以前から気になっていた作家、ジョージ・オーウェル。とは言っても、アッシの注目は『1984年』。それでも、ジョージ・オーウェルの名前は頭にインプットされていたから、図書館で本書を発見した時は、即決で読むことを決断。久しぶりの外国人作家の小説だけど。
さて、本書。おとぎばなしという体裁は装っているけれども、中身は痛烈な旧ソビエト批判。スターリンという名前が出てこないだけで、話の中身はスターリン体制の実態を暴くというものだよ。
おとぎばなしは、人間に搾取されていた動物たちが、反乱を起こし、動物たちだけの、すべての動物たちが平等で平和に暮らせる農場を作るところから始まる。最初のうちは、すべての動物が理想に燃えて、一生懸命に働く。それでも、格差が発生し、頭のよい豚が指導的な立場になっていき…。
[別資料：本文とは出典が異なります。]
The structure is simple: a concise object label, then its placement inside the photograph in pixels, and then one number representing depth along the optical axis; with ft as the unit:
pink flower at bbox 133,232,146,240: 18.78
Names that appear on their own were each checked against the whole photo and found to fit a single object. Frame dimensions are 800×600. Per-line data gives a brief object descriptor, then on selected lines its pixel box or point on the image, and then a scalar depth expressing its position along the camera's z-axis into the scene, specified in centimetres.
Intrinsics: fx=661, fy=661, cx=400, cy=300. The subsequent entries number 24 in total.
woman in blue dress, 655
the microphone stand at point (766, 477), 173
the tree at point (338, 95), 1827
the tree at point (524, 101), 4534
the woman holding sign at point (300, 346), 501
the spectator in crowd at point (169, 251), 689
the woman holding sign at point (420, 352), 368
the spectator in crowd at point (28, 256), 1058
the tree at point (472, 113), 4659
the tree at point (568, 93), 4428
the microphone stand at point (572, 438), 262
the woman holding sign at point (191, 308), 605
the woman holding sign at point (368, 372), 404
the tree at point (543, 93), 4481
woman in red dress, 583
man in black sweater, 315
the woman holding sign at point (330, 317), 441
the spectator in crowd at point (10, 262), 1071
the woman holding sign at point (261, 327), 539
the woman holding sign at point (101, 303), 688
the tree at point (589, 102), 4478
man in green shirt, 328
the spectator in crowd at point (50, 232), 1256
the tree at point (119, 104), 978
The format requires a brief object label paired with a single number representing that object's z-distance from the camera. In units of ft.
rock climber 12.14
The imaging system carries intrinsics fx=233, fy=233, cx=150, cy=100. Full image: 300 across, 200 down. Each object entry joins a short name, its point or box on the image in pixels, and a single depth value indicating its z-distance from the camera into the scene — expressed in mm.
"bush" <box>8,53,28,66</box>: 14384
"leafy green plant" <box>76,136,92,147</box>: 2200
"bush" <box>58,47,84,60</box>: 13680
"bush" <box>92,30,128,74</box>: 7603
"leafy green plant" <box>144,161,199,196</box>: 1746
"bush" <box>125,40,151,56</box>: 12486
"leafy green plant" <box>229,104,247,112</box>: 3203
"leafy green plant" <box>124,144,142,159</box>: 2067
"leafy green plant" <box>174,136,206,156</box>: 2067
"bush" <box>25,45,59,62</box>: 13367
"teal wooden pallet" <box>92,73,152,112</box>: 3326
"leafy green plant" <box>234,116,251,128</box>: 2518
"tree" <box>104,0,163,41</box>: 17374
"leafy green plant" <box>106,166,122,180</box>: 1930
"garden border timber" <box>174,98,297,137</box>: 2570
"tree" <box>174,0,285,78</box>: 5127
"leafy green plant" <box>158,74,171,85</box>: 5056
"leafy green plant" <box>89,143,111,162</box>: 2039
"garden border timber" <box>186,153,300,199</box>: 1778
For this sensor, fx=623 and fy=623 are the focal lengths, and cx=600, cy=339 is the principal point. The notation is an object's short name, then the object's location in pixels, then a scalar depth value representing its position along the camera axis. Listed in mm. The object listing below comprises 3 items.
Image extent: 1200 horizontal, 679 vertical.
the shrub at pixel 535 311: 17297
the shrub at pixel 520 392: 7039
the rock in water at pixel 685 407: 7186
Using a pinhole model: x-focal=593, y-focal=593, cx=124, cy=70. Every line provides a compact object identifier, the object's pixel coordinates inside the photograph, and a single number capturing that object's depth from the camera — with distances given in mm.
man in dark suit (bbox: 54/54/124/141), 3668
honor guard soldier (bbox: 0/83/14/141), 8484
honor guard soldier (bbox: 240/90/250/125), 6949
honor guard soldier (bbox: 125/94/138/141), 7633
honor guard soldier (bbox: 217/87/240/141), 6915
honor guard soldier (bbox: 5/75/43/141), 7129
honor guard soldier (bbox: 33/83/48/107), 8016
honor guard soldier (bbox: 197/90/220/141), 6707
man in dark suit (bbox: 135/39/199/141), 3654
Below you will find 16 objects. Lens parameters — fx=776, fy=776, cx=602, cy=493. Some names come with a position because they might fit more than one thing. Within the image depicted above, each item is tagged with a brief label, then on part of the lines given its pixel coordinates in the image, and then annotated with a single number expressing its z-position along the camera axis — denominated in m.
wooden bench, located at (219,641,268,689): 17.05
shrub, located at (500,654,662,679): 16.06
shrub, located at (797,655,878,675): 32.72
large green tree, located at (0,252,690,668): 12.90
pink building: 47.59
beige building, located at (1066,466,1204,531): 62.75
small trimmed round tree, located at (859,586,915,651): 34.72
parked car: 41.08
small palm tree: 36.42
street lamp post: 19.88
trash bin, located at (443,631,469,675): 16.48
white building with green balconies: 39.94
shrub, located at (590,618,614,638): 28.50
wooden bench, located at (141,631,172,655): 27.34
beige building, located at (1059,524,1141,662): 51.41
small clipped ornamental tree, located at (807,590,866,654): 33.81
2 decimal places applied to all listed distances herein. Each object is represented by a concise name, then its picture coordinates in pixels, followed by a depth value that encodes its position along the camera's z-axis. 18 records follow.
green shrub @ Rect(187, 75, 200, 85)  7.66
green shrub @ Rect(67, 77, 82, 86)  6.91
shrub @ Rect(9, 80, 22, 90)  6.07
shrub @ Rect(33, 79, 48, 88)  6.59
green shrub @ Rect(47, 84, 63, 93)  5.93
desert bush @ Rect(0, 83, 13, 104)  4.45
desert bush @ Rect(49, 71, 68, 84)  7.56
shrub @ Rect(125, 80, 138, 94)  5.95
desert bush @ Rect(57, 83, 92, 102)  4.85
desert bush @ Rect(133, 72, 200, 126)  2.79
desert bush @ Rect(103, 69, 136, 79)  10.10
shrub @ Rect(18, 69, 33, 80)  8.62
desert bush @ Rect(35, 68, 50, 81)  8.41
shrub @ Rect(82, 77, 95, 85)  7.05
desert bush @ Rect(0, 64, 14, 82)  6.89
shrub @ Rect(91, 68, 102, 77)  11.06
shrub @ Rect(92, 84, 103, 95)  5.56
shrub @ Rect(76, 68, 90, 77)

おとぎばなしとしては、その後、様々なエピソードにより、指導者の独裁への道を描き、終わる。その終わり方に、ついても現代社会に通じるヒントが隠されているんだけど、それは本書の解説で。
本書には、解説の他に付録が付いているよ。「出版の自由」と「ウクライナ語版のための序文」というジョージ・オーウェルによる二つの序文。人によっては、本文よりも面白いという評価もあるかも。前者は『動物農場』の出版までの経緯。そこでは、出版を何社ににも断れた事実が述べられているよ。さらには、明らかなソビエト批判がイギリス国内でなされず、逆にソビエト崇拝の風潮さえあることに、
大多数のインテリゲンチャがイギリスよりもソ連に愛国心をいだいており、そうした連中に迎合したいという、臆病な欲求によるものなのだ。イギリスのインテリゲンチャが臆病風に吹かれ、不正直であることの理由がたっぷりあることはわかっている。と筆者は一刀両断しているよ。
おとぎばなしは昔から現実の世界の鏡となってきたけれども、現代のおとぎばなしはリアルになってきているよね。それでも、はっきり書くよりもおとぎばなしにしたほうが、断然説得力があるんだよね。そういう狙いも、ジョージ・オーウェルにはあったんだろうね。